Is The TikTok Truthfully a Security Threat to U. S. National Security?
Many people are excited about the TikTok technologies takeover by U.S. companies. Will that resolve the national security interest? Anyone with technical knowledge of how these IT systems are developed and IT security infrastructures knows that it is all semantics and empty talk of how to remake something that was flawed in its conception. If the issue is truthfully to protect our national security, indebt analysis will show that every fruit of a poisoned tree is poisoned and kills whoever ate of it. In computer programing, we say garbage in = garbage out.
If the U.S. companies are buying over TikTok to kill the technology and no one will use it, then it is safe. If it is to buy it and use the popular name to rebrand something else or another wholly new technology, it will work, so long everything of the old is destroyed, and whole new system is built on that name brand. Such take over, break down, and repackage new of new systems, will take some amount of time though: research and work to write new codes and algorithm with the required artificial intelligence and infrastructural network, takes time and resources. I doubt that anyone will do such, when it will cost less to have new system made and put the name TikTok on another device and systems.
If it is good to buy TikTok and rework it, it must not be that bad. If U.S. company can rework the old system, then it had no serious national security issue in the first place, but simply a reciprocal U. S. government intervention against a Chinese government that always took American companies and their technologies. How much a security threat is TikPok and what is the price tag on its security flaws?
If it is as huge as reported, how can anyone fix a software and/or hardware they did not build, do not know where the backdoors are, and all the bugs hidden in it, and can they rework it? IT core systems flaws are not simply resolved by buying the company and running it, as normal purchases that occur regularly. Even at that, it often fails. Is that not why Sprint became huge liability for the company that took it over? Did Nextel survive and what was the cost to the company that purchased it? How about Blackberry? One of the most secured cell phone America produced is still struggling to find its feet. If you can trust the Chinese to tell you everything they have built into TikTok, why not ask them instead of tearing it down? We know better not to trust an untrustworthy foe.
IT system is not a piece of metal or wood that you can analyze the chemical composition in a lab and come up with exact component or impurities.

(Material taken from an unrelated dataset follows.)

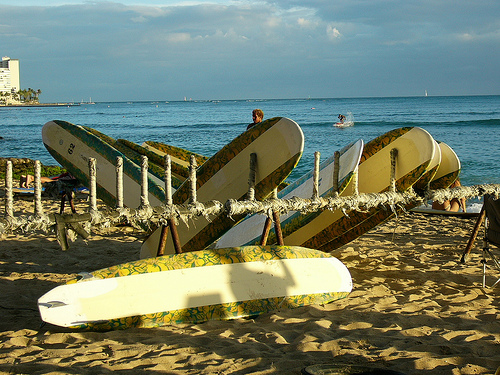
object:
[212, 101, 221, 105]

Building any IT system starts with carefully planned and thoughtful design process, development, core, platform, structure, clientele, and all other infrastructure and it has to be very futuristic, or else it will flop. It is easy to say that one can use computer or hire specialist to go through the codes line by line, byte by byte, and bit by bit to find any security flaw. Such process will cost more to go through than building brand new system and it makes no business or technology sense.
So, President Trump, beware of what they are presenting to you. Remember these investors are the same globalist, protecting their friends and business interest first before our national security or Americans’ lives, rights, and properties, and trust not any promise or guarantees. Verify, authenticate, validate, test, retest, monitor, and protect.